» Task:
Extract every line from the items below that contains the word "edge". Treat case as significant.

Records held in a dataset
───
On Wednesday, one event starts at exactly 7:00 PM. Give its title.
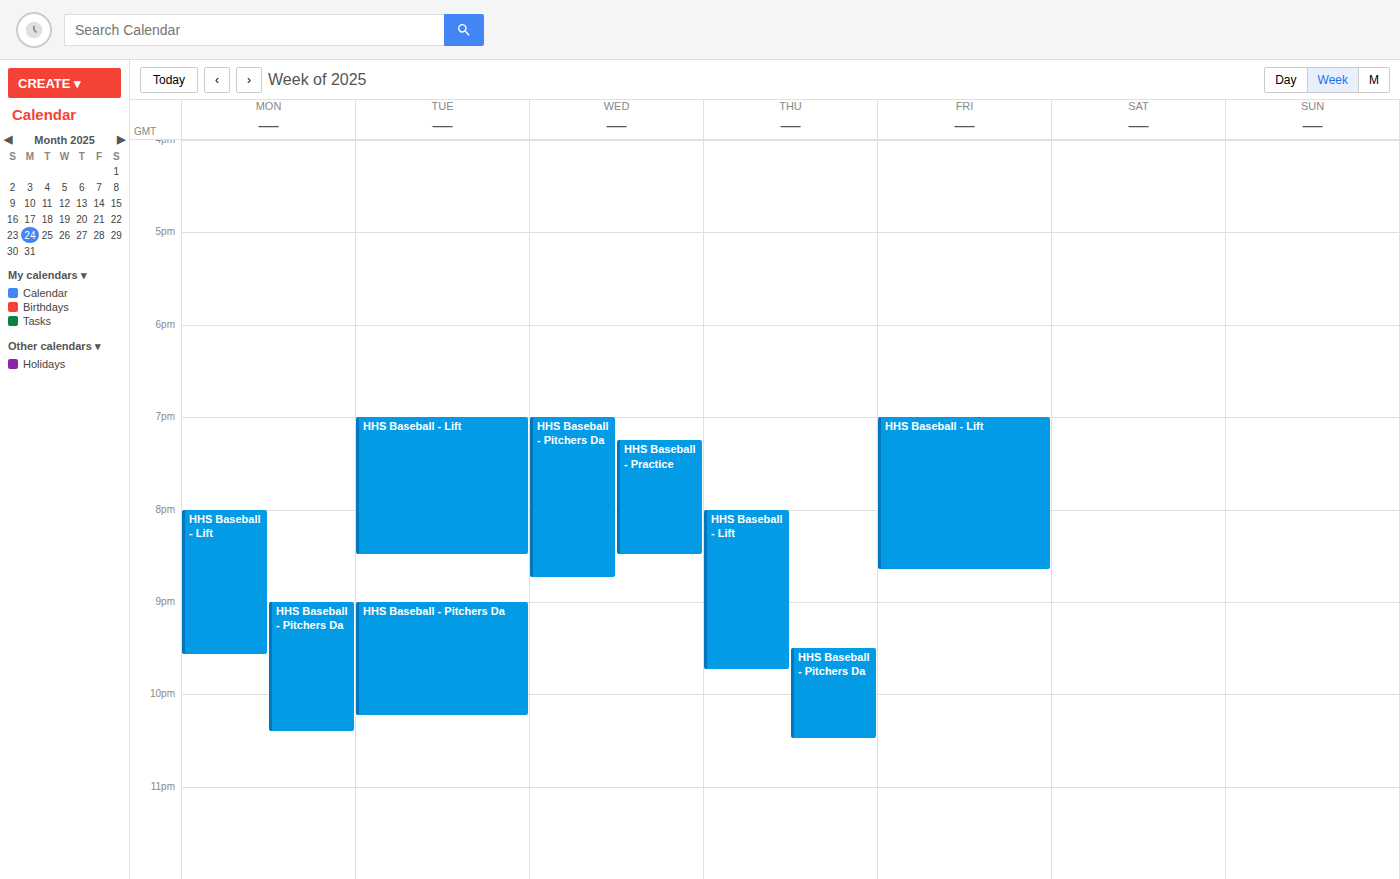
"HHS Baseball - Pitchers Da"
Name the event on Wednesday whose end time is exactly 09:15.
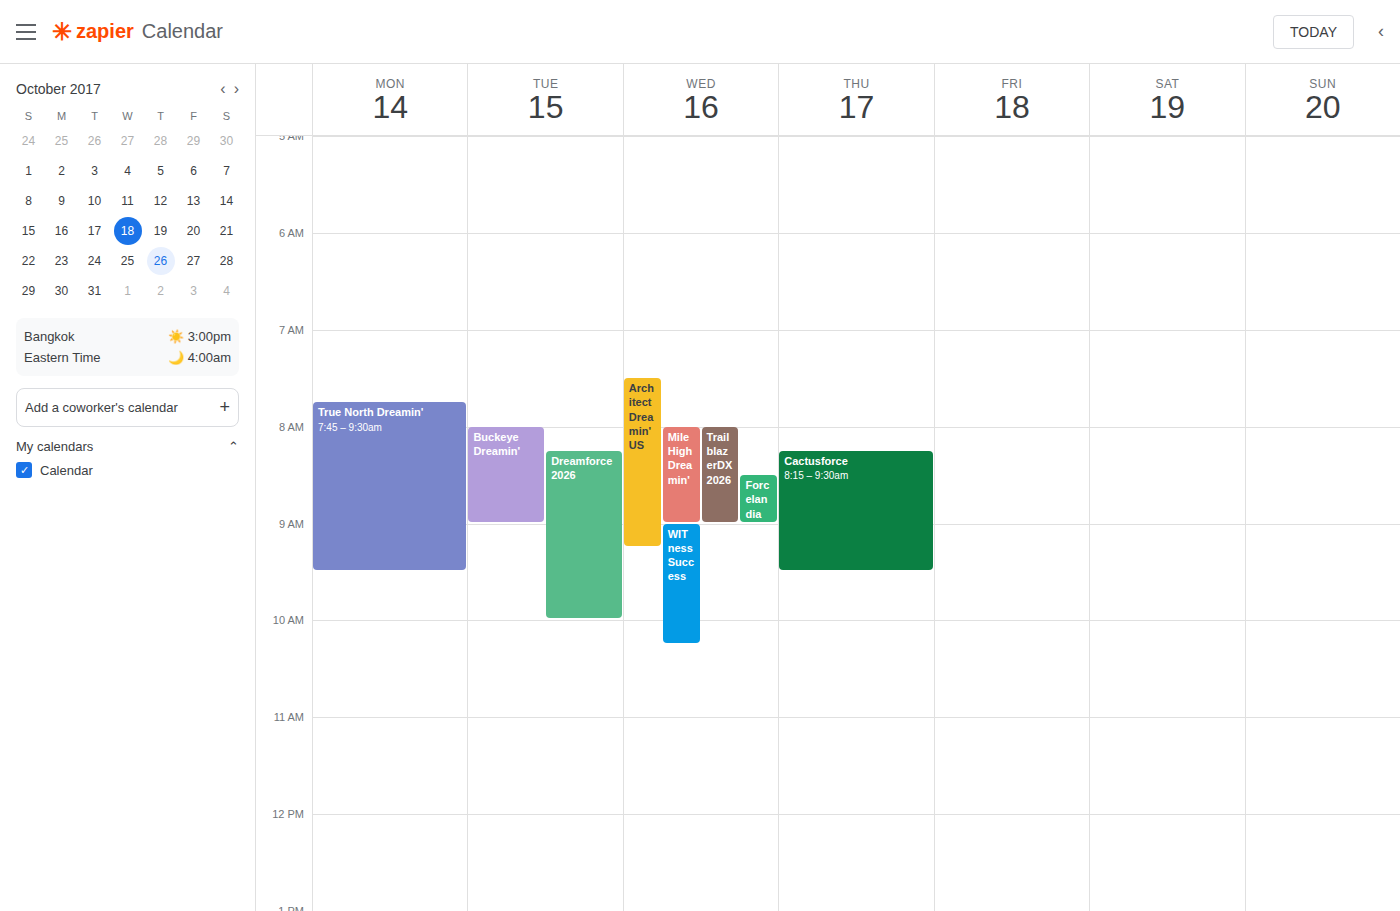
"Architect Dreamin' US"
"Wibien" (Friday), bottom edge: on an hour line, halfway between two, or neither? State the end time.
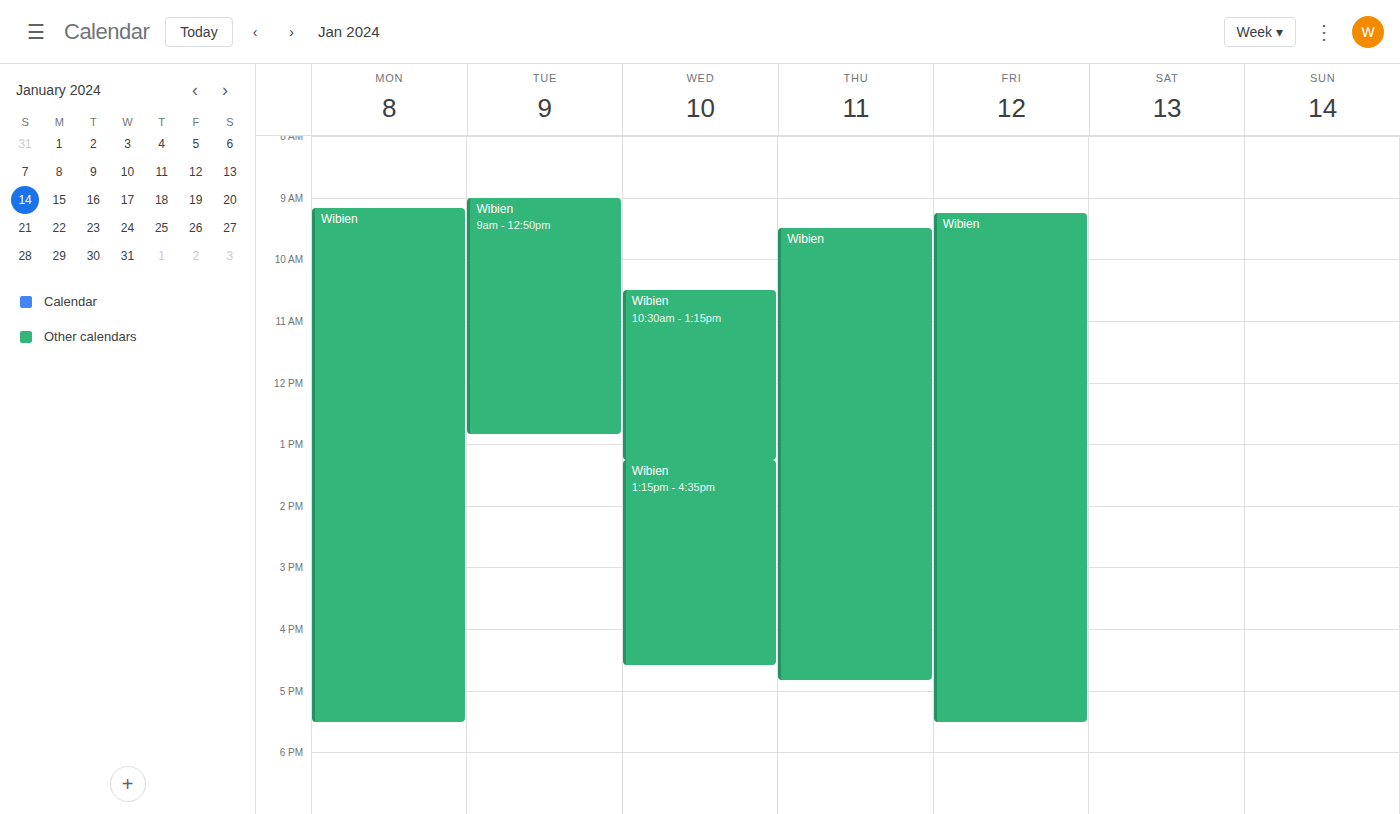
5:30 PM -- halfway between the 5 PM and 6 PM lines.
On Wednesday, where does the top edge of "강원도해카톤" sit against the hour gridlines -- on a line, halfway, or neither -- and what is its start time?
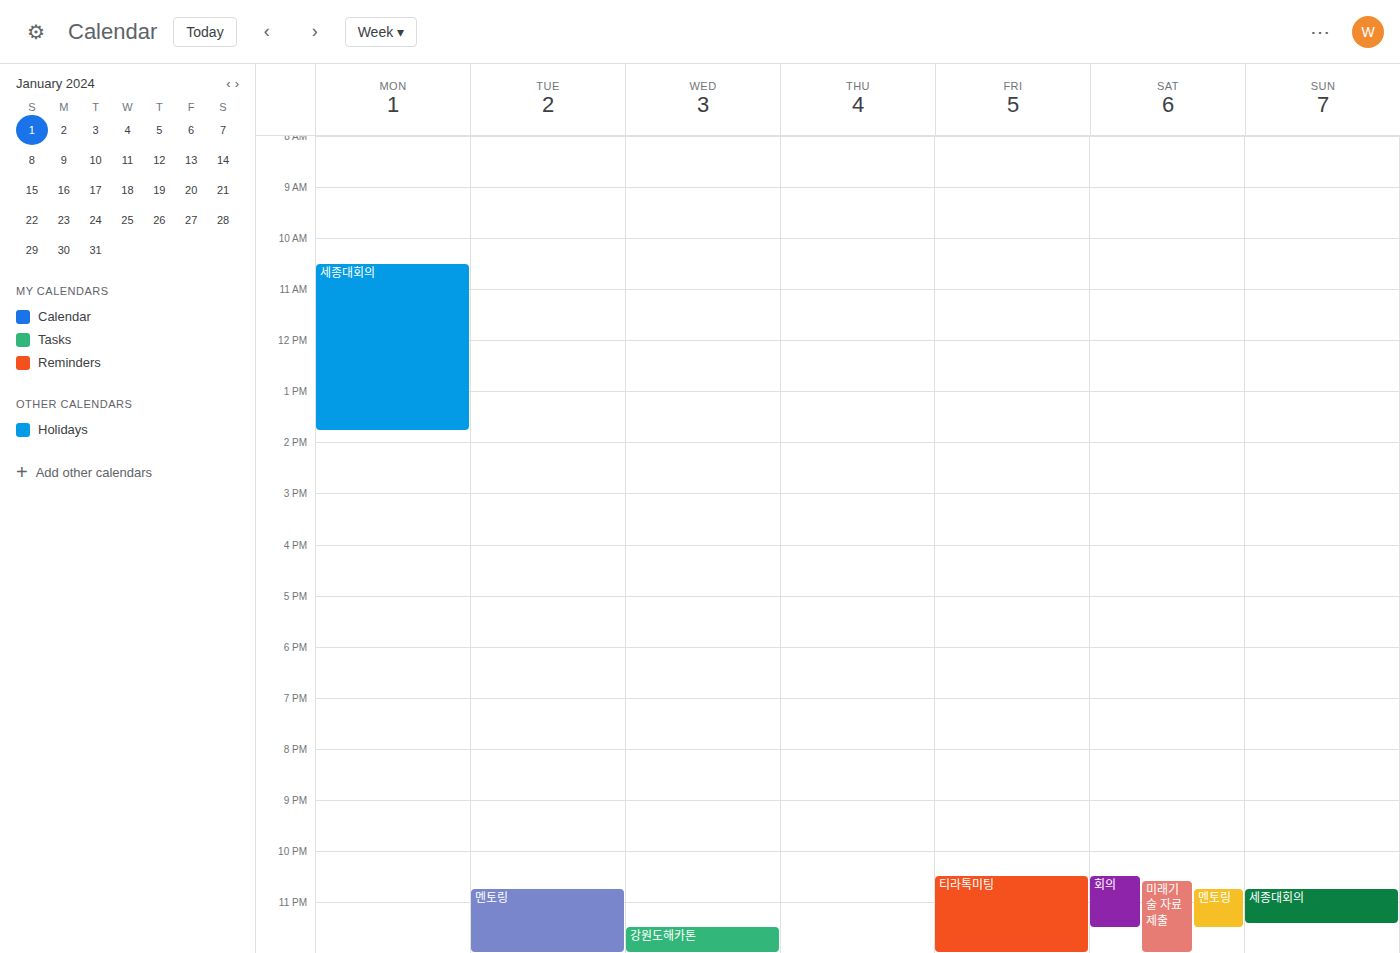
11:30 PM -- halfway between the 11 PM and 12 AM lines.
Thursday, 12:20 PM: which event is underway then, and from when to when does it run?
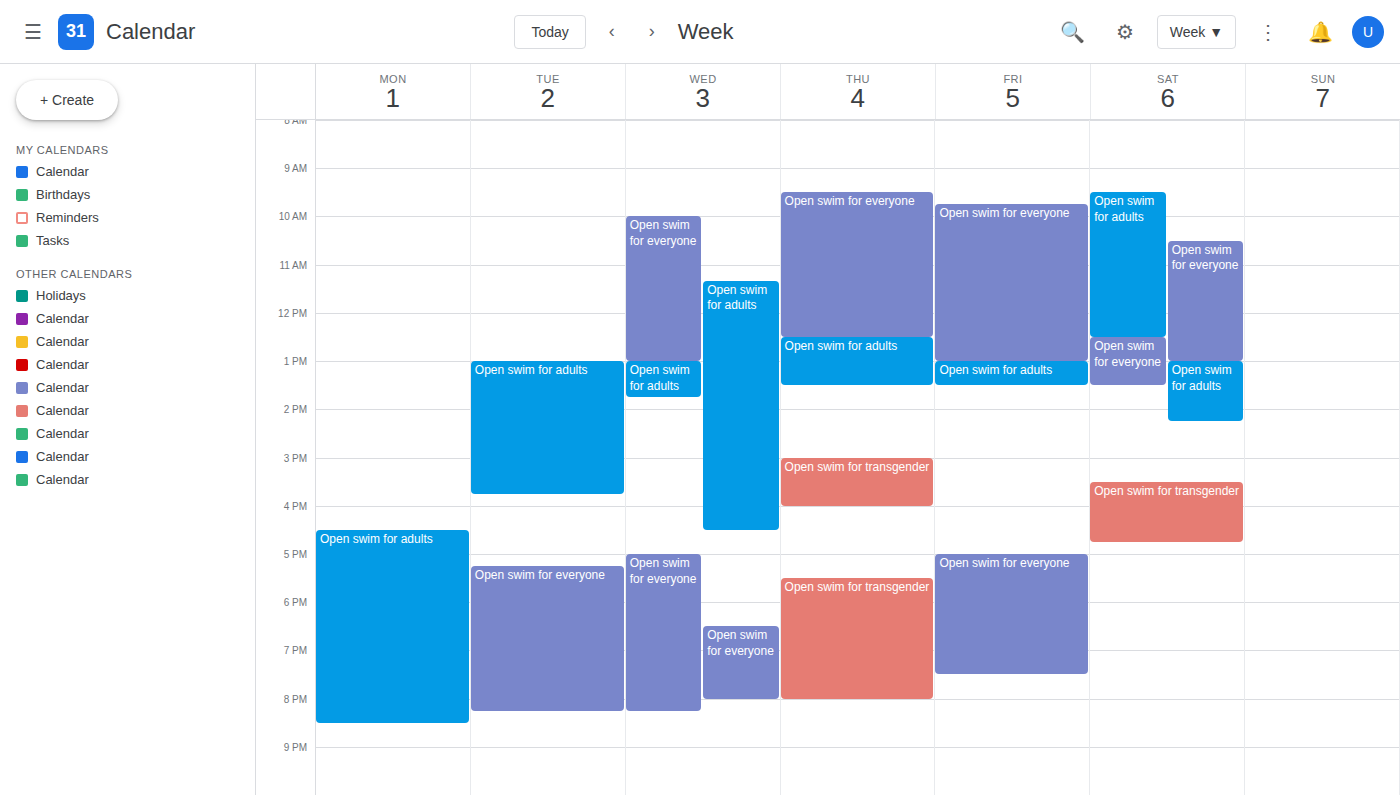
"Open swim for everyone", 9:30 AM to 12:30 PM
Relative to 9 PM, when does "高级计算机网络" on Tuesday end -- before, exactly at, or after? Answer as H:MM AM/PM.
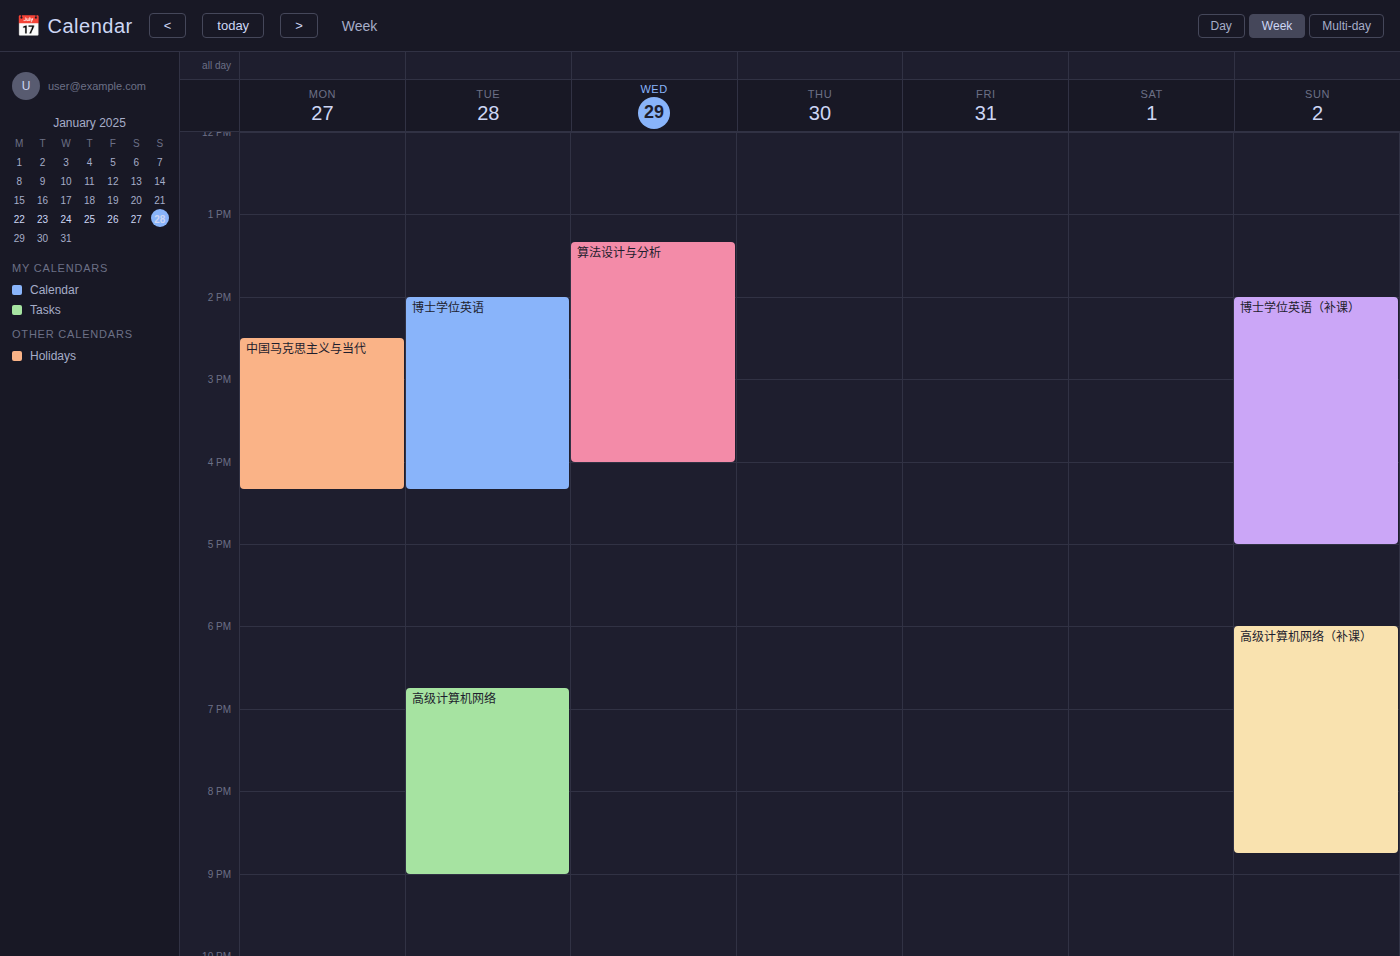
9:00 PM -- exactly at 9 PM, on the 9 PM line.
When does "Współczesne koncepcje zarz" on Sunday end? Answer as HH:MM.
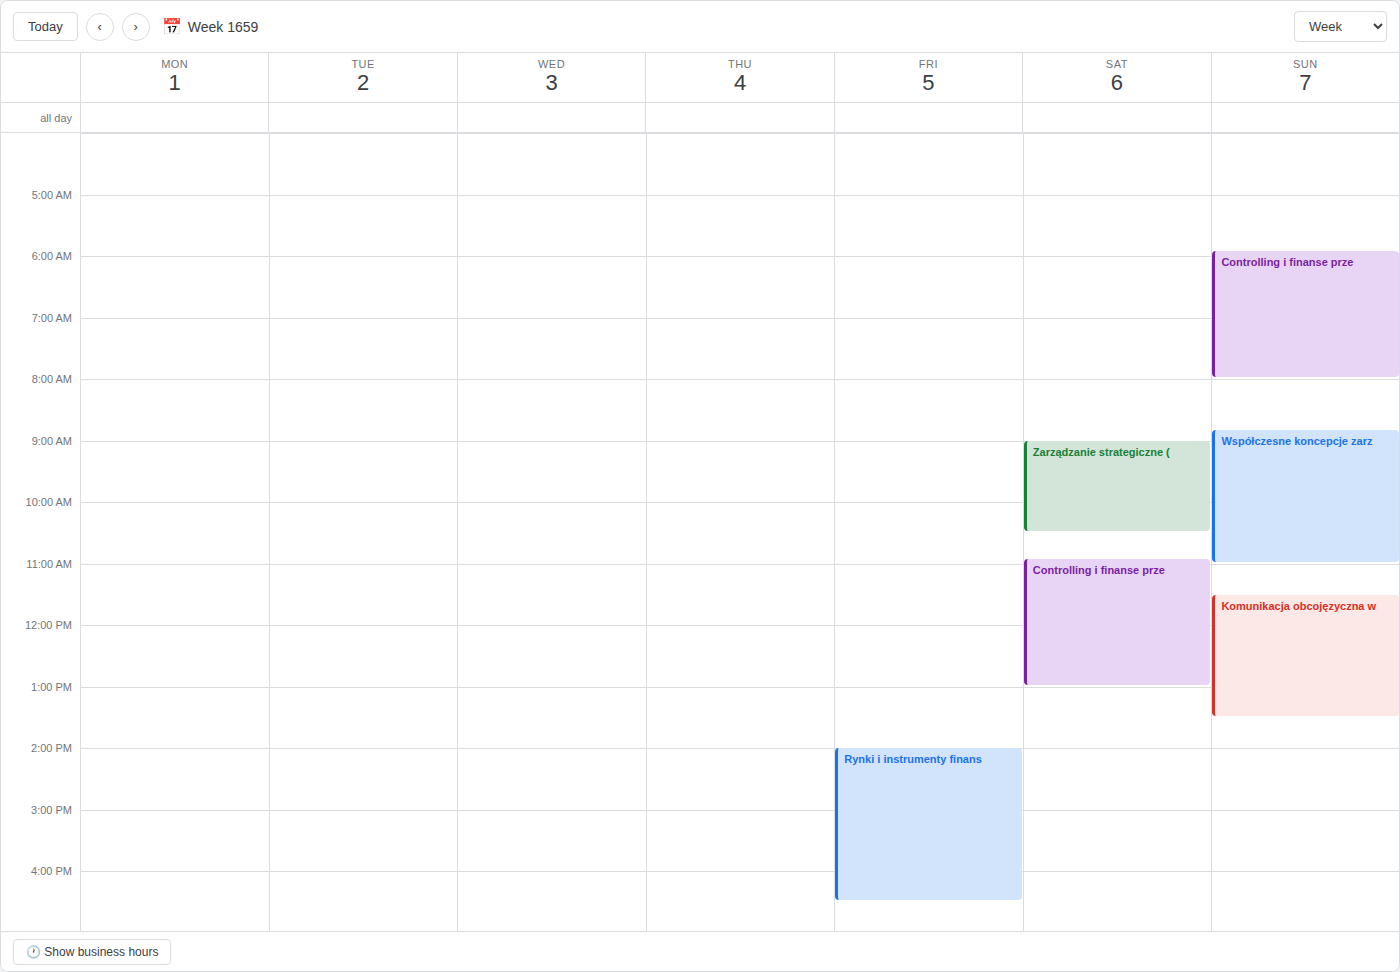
───
» Solution for this task:
"Wibien" (Friday), bottom edge: on an hour line, halfway between two, or neither? State the end time.
On Wednesday, where does the top edge of "강원도해카톤" sit against the hour gridlines -- on a line, halfway, or neither -- and what is its start time?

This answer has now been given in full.